Records from a dataset
——————————

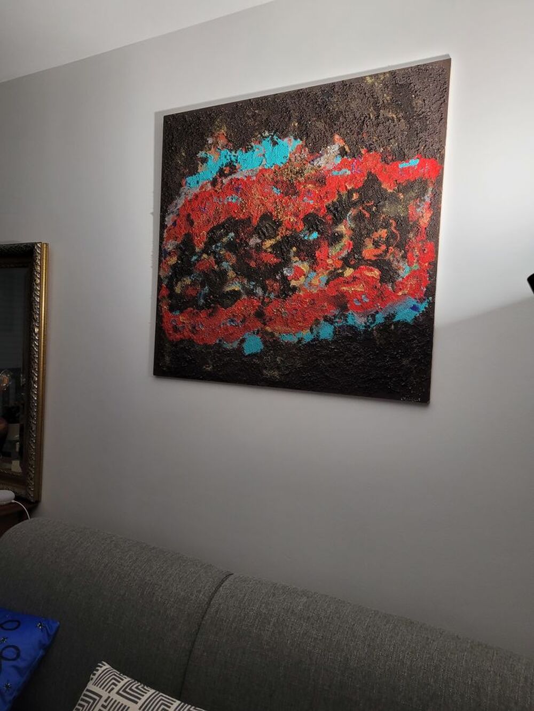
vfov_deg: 67.3
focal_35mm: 26
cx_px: 267
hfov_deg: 53.1
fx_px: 535
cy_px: 356
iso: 320
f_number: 1.8
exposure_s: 1/50
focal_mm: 5.4
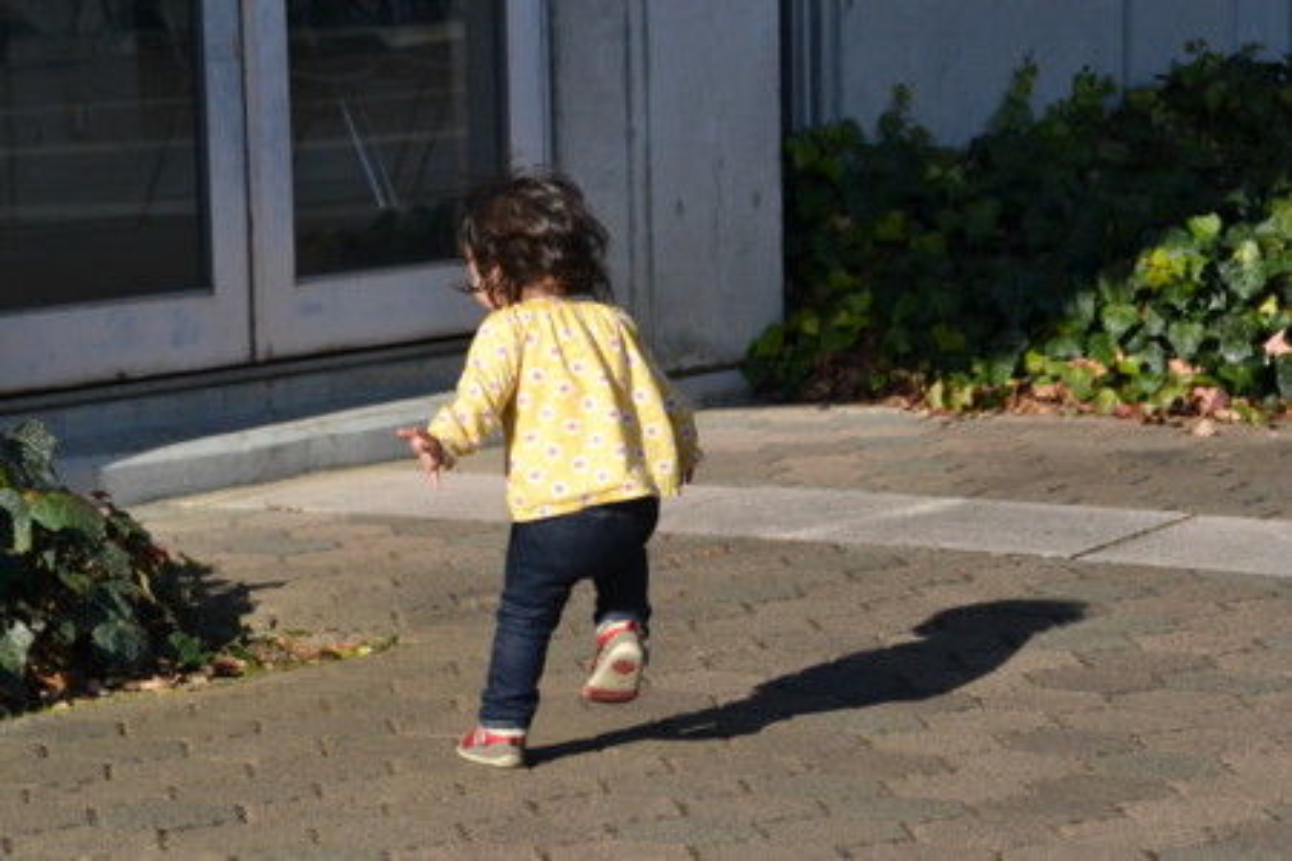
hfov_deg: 13.7
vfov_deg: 9.1
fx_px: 5383
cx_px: 646
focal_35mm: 150
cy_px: 430
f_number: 13
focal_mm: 100
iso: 1600
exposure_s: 1/2500
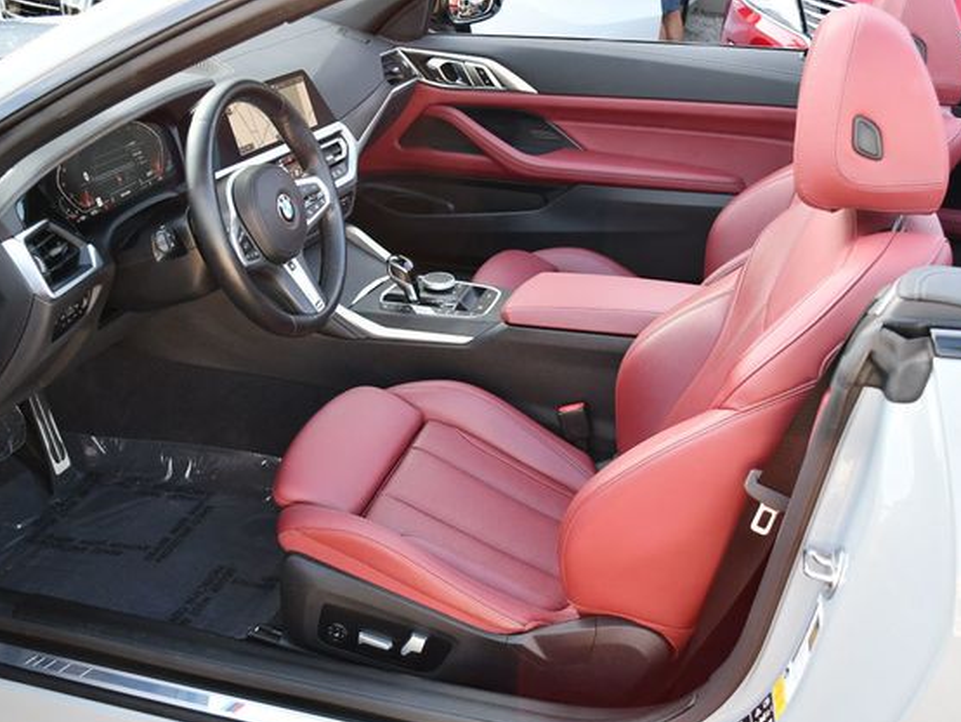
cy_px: 370
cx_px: 512
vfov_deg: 36.0
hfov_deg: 46.8
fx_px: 1111
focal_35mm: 40
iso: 500
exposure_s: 1/250
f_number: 3.5
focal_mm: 18
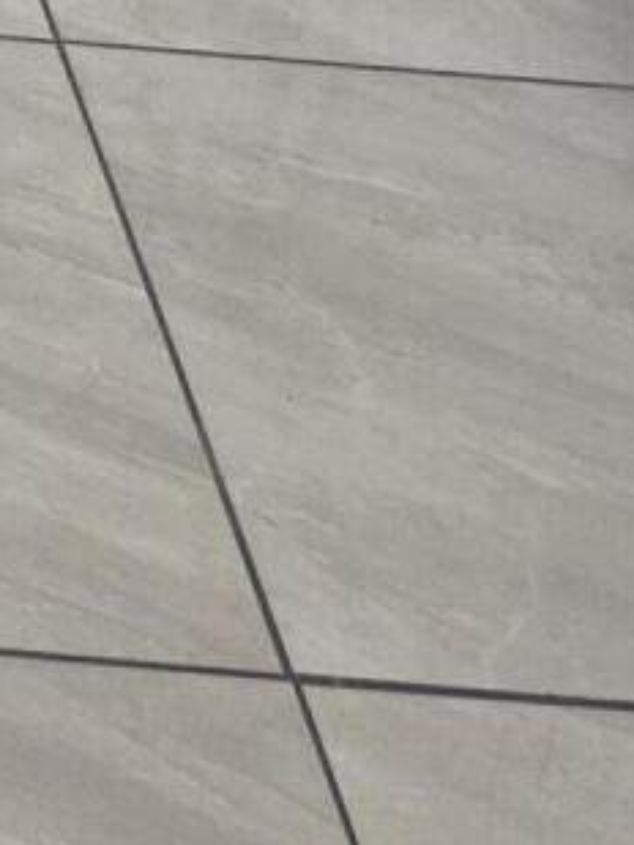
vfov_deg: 12.0
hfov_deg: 8.7
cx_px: -1060
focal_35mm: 149
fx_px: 3636
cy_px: -771
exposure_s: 1/34
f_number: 1.8
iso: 320
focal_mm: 5.4
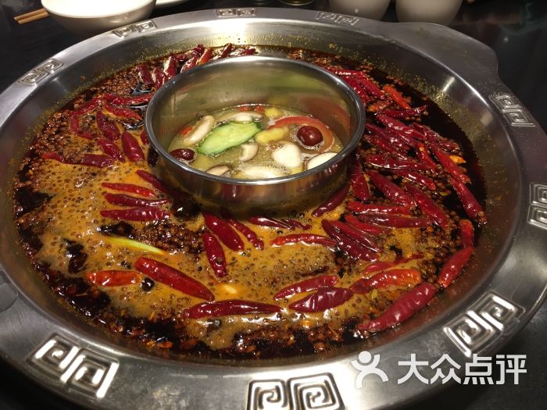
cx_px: 274
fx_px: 458
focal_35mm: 29
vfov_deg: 48.2
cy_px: 205
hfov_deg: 61.7
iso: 125
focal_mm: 4.15
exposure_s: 1/33
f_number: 2.2
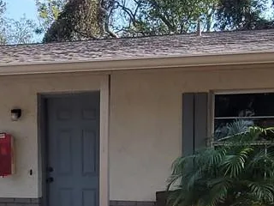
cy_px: 219
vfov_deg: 21.6
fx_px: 515
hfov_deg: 29.7
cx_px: 96
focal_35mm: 65
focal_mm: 2.2
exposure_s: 1/859
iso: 64
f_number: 2.2
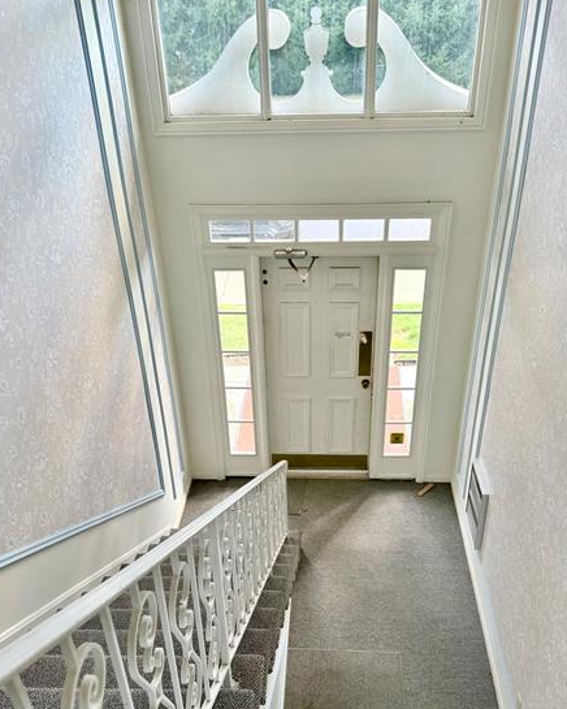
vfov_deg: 53.9
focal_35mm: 33
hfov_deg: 44.5
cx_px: 298
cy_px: 421
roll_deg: +0.7
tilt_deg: -34.5
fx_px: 692
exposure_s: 1/121
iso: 64
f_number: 1.78
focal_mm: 6.76
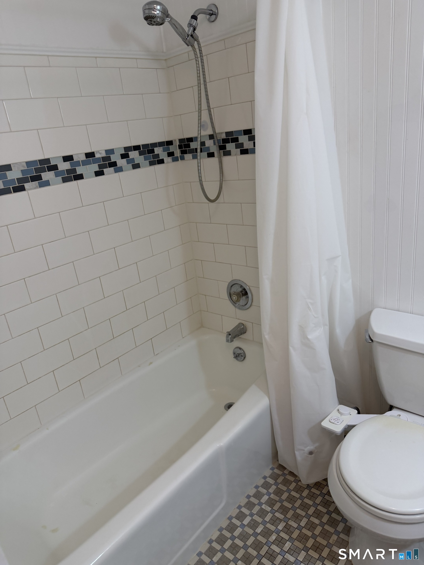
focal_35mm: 24
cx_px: 212
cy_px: 282
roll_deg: +9.5
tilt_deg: -21.4
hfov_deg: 56.8
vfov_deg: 71.6
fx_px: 392
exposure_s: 1/120
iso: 160
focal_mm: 6.76
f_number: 1.78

——————————

TRY IT
I would like you to set down the lines above, from the one containing "focal_35mm: 26" to the final line, exactly as written and without pictures.

TASK RESPONSE
focal_35mm: 26
cx_px: 267
hfov_deg: 53.1
fx_px: 535
cy_px: 356
iso: 320
f_number: 1.8
exposure_s: 1/50
focal_mm: 5.4
hfov_deg: 13.7
vfov_deg: 9.1
fx_px: 5383
cx_px: 646
focal_35mm: 150
cy_px: 430
f_number: 13
focal_mm: 100
iso: 1600
exposure_s: 1/2500
cy_px: 370
cx_px: 512
vfov_deg: 36.0
hfov_deg: 46.8
fx_px: 1111
focal_35mm: 40
iso: 500
exposure_s: 1/250
f_number: 3.5
focal_mm: 18
vfov_deg: 12.0
hfov_deg: 8.7
cx_px: -1060
focal_35mm: 149
fx_px: 3636
cy_px: -771
exposure_s: 1/34
f_number: 1.8
iso: 320
focal_mm: 5.4
cx_px: 274
fx_px: 458
focal_35mm: 29
vfov_deg: 48.2
cy_px: 205
hfov_deg: 61.7
iso: 125
focal_mm: 4.15
exposure_s: 1/33
f_number: 2.2
cy_px: 219
vfov_deg: 21.6
fx_px: 515
hfov_deg: 29.7
cx_px: 96
focal_35mm: 65
focal_mm: 2.2
exposure_s: 1/859
iso: 64
f_number: 2.2
vfov_deg: 53.9
focal_35mm: 33
hfov_deg: 44.5
cx_px: 298
cy_px: 421
roll_deg: +0.7
tilt_deg: -34.5
fx_px: 692
exposure_s: 1/121
iso: 64
f_number: 1.78
focal_mm: 6.76
focal_35mm: 24
cx_px: 212
cy_px: 282
roll_deg: +9.5
tilt_deg: -21.4
hfov_deg: 56.8
vfov_deg: 71.6
fx_px: 392
exposure_s: 1/120
iso: 160
focal_mm: 6.76
f_number: 1.78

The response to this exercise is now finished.